» What needs to be done
Look through the data below and show every line that includes "those".

Saved entries
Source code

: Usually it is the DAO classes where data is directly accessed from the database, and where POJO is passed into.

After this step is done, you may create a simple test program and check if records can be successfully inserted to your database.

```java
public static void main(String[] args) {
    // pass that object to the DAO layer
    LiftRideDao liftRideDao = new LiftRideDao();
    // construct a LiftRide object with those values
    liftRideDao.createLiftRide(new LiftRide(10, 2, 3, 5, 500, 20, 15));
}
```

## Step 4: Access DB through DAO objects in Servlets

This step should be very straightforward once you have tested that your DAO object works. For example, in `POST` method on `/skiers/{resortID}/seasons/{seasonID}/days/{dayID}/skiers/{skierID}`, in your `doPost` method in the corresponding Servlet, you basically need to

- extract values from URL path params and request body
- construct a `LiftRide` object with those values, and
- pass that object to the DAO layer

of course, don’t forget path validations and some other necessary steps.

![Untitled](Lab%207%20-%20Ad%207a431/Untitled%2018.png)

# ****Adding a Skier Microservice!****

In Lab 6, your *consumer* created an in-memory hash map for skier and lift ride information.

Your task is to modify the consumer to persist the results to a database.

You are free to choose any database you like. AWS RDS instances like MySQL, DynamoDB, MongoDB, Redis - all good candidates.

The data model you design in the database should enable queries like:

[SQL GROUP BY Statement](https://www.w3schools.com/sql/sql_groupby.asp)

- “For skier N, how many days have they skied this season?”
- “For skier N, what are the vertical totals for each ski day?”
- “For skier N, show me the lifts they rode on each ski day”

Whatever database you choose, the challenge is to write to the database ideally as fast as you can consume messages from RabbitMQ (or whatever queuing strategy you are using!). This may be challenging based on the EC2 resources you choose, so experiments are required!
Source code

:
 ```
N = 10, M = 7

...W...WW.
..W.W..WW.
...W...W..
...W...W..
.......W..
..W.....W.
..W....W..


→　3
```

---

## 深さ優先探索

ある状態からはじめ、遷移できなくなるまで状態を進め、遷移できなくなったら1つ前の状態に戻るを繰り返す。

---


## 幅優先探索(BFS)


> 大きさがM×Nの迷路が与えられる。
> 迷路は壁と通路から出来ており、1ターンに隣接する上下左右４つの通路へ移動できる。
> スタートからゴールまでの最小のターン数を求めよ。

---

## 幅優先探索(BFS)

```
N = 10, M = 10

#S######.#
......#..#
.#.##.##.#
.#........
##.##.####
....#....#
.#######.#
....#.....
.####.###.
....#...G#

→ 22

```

» Solution to the exercise
    // construct a LiftRide object with those values
- construct a `LiftRide` object with those values, and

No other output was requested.